初耳である、という風な表情のりの。
テニス部のコスプレって何だよ。

「へ、へえ……テニス部やったんか、えらい大きな荷物持っとったしてっきり軽音楽部なもんだとばかり……」
「いやまあ軽音部やけど」
「ええ……! ど、どっち」
「どっちとかないわ。どっちとも。テニス部兼軽音楽部、りのも兼部してるやろ?」

「あっああ、確かに……なるほど……」そう呟きながら彼女は頷く。

「な、ならさ! 男子テニス部は、どこ?」
「さあ、わからん。けど今日コート使えるのは女テニだけやで」

そう伝えるとりのは眉を下げて俯く。目に見えて落ち込む彼女に、なんとなく悪いことをしてしまったような気分になり、そういえば陸上部はもう終わったのか、と尋ねようとした時だった。

「恵さん」

そう声をかけられ、視線をそちらに向ける。
財前光であった。彼は学生服を身につけ、リュックを背負っている。

「ああ、光。部活は?」

光は右耳のピアスを軽く引っ張り、「今日はミーティングで終わったんで、軽音部に顔だしてきました」と答えてりのの方へと視線を移した。
りのは彼に見つめられ、居心地が悪そうな引きつった笑顔を浮かべる。しばらくの沈黙の後、光は彼女の方を指して口を開いた。

「なんスか、これ」
「こっ、これ……!」

初対面の相手に「これ」呼ばわりされたりのは、口に手を当てて目を見開いた。

「錦那りのや。2年の」
「はあ、先輩?」

ふーん、と光は対して興味もなさそうに相槌を打つ。

「もう少し時間かかるんやけど、どうする?」

りのが「私は恵みたいに大人びてへんから」とか「どうせ背が低いから」とか言っているが面倒臭いので無視だ。

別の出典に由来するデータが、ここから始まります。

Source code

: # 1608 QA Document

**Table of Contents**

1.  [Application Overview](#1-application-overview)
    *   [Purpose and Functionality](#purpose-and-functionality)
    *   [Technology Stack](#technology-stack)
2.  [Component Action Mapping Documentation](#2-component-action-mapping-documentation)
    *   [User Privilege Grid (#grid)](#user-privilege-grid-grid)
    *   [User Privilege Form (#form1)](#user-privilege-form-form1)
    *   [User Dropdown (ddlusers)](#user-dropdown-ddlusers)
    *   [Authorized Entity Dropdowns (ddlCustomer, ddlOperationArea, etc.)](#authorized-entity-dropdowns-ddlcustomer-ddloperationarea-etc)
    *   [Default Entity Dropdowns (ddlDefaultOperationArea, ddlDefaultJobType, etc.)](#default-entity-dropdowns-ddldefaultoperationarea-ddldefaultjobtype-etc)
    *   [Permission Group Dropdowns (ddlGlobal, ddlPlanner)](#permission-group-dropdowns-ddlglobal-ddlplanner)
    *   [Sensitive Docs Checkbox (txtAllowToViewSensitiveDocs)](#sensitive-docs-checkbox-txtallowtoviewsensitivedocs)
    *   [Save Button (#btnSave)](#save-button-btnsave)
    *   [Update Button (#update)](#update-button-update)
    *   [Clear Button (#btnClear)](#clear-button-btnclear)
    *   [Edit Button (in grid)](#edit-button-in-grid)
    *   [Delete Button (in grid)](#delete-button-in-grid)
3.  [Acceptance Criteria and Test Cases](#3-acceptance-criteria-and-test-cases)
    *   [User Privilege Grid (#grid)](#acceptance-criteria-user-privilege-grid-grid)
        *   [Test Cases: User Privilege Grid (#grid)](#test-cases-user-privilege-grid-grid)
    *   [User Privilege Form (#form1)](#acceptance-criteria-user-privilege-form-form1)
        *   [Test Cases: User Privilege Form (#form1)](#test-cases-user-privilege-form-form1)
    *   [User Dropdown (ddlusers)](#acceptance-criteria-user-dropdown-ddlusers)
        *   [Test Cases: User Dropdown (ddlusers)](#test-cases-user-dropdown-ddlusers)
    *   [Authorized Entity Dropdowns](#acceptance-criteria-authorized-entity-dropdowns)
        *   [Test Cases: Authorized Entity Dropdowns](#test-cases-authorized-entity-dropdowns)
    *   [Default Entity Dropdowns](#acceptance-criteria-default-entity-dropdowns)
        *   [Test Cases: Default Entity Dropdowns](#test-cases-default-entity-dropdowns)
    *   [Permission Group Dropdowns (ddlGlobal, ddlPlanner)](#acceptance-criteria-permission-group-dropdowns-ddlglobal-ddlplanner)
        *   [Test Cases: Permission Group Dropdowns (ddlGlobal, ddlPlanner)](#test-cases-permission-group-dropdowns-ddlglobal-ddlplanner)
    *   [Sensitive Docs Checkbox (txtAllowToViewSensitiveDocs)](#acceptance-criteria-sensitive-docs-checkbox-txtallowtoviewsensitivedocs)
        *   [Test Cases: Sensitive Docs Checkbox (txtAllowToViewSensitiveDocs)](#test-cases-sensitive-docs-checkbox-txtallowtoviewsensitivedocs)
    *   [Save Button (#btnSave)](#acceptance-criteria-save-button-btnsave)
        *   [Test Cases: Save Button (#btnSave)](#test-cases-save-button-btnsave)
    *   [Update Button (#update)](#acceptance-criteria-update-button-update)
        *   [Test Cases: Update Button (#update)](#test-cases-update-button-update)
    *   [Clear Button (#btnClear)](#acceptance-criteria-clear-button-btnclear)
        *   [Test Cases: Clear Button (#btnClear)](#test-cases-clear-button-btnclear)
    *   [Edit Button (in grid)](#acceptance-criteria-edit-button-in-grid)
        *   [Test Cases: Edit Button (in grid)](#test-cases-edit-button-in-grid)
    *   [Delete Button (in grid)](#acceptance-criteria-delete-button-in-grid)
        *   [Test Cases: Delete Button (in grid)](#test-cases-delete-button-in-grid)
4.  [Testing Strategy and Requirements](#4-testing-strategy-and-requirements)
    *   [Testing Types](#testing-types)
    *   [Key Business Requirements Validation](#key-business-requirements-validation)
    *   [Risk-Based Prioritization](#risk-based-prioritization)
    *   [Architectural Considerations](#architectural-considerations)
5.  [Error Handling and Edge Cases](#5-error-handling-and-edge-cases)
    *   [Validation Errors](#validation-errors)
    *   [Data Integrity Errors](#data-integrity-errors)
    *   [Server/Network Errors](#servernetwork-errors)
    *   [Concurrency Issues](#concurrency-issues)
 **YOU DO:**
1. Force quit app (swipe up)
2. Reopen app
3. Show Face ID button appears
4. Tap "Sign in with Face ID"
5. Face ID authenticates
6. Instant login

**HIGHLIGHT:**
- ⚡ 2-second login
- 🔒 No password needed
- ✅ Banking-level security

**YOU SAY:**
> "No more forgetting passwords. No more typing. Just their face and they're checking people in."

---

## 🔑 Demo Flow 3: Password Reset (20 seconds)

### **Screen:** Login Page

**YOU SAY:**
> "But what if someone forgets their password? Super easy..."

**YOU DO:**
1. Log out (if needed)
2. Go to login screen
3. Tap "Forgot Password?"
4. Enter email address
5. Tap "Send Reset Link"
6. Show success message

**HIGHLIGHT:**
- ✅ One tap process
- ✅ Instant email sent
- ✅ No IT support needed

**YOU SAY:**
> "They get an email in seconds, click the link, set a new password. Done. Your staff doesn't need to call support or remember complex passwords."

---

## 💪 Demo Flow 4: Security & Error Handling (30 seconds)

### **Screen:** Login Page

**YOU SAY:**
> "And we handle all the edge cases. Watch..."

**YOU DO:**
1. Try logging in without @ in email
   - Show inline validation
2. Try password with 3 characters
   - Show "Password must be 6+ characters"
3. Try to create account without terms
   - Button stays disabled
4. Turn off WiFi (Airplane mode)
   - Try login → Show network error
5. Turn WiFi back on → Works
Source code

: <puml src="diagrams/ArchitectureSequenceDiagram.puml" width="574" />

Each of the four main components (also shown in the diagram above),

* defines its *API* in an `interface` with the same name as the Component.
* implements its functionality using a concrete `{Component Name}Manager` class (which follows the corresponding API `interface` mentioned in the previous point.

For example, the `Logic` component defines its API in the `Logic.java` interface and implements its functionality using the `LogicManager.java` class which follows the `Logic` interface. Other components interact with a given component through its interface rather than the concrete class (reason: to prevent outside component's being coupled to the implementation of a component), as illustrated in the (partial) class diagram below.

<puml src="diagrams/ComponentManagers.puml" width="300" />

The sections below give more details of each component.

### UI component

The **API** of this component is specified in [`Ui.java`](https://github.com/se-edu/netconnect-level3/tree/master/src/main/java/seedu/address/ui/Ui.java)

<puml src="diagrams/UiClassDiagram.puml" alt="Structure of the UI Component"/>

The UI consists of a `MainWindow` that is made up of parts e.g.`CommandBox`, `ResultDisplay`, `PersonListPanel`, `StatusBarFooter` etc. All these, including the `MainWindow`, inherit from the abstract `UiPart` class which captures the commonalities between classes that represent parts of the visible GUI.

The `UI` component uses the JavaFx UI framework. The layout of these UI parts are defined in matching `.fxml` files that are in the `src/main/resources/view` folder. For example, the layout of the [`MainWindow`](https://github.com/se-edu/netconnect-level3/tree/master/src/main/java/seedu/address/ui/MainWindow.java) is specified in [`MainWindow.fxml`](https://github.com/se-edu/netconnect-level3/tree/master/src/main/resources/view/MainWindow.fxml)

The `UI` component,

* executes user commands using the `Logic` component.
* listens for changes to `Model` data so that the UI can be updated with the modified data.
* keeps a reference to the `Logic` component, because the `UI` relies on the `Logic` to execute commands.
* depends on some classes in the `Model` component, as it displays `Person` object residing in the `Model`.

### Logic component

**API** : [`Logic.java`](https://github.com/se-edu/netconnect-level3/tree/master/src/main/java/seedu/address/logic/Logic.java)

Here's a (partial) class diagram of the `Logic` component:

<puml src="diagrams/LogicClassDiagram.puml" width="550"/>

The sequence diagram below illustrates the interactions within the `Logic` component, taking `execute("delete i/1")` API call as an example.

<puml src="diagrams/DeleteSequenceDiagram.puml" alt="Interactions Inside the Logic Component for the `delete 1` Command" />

「俺は終わるまで待ってますわ。この間良いエフェクター買ったんすよ」
「へえ、なら帰りにでも見してもらおうかな」

軽くふらつきながら離れていくりのの背中を見送り、光に軽く手を振る。コートに戻ると、部員達が私を囲むようにして集まってきた。

「ちょっと恵! また財前くんと話しとったやん!」
「どない関係なん!」
「まさか付き合ってるとか言わんよね」
「えっえええ恵先輩財前くんと付き合ってるんですか? くっ……けど恵先輩なら……」
「はいはいはい話を大きくしない。光は軽音部の後輩、同じパートやからよう話すってだけ。はい、コートの整備」

手で払うと、彼女らはそれぞれ不服そうな表情をしてのろのろと散っていく。
私は息を吐いて、こめかみを伝う汗を拭う。生ぬるい風があたりを包んだ。